WORKING DATA -
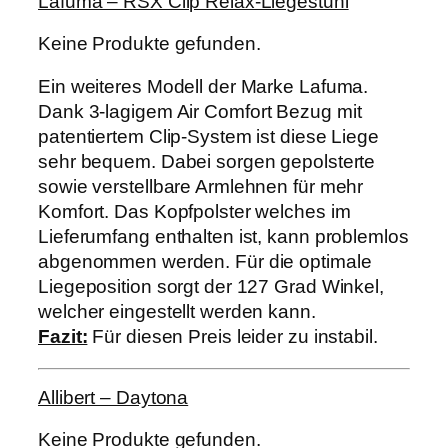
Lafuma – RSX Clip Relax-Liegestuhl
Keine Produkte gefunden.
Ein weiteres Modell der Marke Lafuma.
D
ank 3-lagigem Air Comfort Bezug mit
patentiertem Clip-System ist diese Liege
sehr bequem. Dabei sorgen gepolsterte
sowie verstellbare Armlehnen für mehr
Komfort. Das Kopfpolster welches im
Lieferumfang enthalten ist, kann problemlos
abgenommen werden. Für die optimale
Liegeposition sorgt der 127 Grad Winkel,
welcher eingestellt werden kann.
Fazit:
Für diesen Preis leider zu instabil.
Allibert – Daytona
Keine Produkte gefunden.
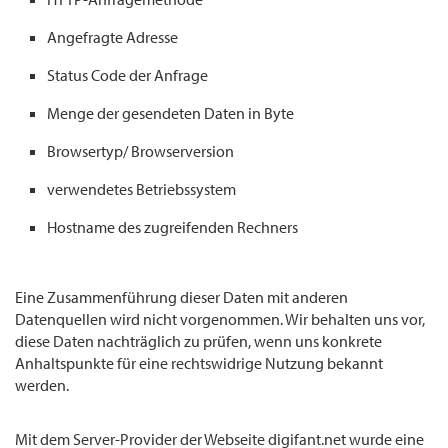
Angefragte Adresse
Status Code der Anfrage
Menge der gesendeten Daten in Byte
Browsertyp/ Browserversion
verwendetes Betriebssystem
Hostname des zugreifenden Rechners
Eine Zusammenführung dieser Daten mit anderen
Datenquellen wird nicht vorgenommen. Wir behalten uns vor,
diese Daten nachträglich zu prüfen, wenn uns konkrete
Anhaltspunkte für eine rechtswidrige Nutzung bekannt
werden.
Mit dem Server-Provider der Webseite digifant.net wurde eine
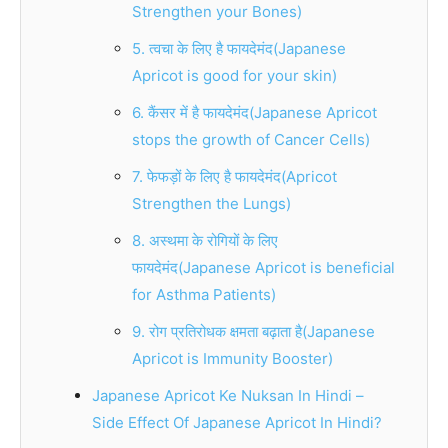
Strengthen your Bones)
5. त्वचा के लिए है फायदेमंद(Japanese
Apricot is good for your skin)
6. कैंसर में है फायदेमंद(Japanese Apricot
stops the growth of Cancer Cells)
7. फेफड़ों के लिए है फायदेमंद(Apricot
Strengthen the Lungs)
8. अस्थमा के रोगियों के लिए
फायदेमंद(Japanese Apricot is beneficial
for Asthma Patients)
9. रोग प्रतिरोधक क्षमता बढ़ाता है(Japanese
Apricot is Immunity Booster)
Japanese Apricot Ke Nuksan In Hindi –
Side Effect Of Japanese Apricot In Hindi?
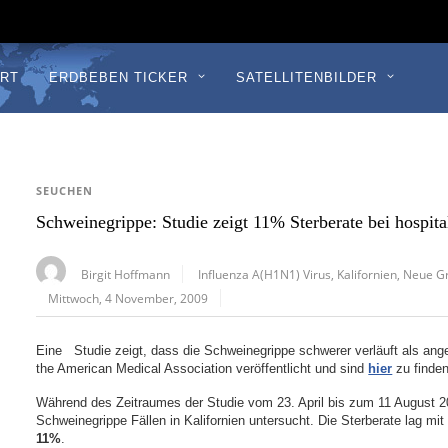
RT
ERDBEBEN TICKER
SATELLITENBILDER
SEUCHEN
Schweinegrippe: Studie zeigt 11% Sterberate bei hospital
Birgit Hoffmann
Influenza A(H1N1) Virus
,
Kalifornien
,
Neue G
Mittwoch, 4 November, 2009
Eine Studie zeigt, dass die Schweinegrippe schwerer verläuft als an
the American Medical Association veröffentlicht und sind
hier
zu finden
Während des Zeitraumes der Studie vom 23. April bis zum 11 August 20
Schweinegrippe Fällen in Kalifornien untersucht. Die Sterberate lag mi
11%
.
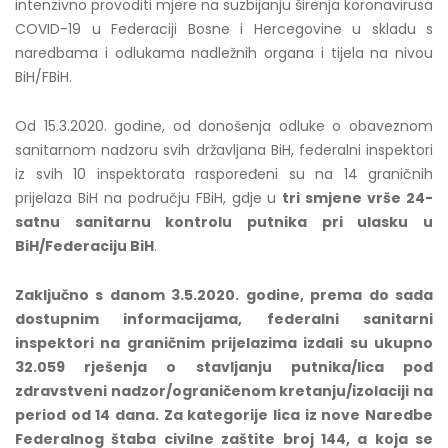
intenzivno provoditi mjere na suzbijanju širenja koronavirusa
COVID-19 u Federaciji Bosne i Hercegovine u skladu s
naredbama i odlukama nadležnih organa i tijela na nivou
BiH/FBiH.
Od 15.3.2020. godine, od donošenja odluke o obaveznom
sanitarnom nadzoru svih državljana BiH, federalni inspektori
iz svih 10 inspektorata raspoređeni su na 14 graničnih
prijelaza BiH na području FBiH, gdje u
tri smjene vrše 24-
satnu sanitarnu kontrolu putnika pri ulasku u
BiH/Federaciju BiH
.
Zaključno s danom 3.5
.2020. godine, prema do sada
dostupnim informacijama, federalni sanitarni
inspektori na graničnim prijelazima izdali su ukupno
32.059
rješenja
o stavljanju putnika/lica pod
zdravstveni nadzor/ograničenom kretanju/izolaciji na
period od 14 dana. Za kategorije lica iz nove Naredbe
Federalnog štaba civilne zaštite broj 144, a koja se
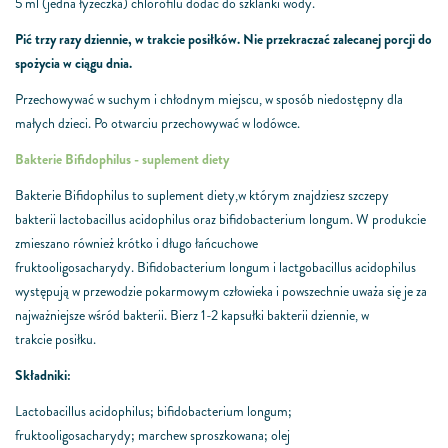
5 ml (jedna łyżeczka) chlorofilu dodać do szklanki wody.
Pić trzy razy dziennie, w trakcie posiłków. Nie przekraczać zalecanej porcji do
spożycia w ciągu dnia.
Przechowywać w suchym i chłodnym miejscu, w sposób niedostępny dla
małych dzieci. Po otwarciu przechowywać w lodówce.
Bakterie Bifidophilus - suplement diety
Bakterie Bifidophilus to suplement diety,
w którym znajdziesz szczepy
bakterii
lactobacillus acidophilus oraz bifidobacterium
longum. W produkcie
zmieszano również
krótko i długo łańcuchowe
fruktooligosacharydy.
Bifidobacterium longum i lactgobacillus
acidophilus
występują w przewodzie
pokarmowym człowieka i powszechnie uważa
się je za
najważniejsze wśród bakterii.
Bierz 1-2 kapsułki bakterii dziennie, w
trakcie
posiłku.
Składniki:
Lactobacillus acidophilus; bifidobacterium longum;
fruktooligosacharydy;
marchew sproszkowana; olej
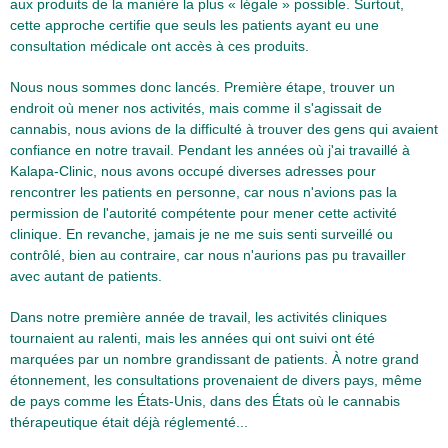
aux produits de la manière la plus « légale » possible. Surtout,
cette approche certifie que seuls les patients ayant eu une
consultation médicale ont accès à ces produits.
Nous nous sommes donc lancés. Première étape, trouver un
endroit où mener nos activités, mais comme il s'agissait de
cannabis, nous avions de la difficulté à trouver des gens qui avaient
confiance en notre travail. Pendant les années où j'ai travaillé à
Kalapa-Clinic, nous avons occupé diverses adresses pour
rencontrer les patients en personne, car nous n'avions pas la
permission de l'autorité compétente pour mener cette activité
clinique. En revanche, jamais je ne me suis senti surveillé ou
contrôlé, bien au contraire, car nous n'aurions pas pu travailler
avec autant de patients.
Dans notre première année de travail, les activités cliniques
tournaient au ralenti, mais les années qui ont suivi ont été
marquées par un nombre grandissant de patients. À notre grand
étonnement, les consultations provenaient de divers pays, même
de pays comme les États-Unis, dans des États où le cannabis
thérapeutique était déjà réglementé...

TASK TO COMPLETE - The result is a copy of every line above where the word "avions" shows up.

SOLUTION TO THE EXERCISE -
cannabis, nous avions de la difficulté à trouver des gens qui avaient
rencontrer les patients en personne, car nous n'avions pas la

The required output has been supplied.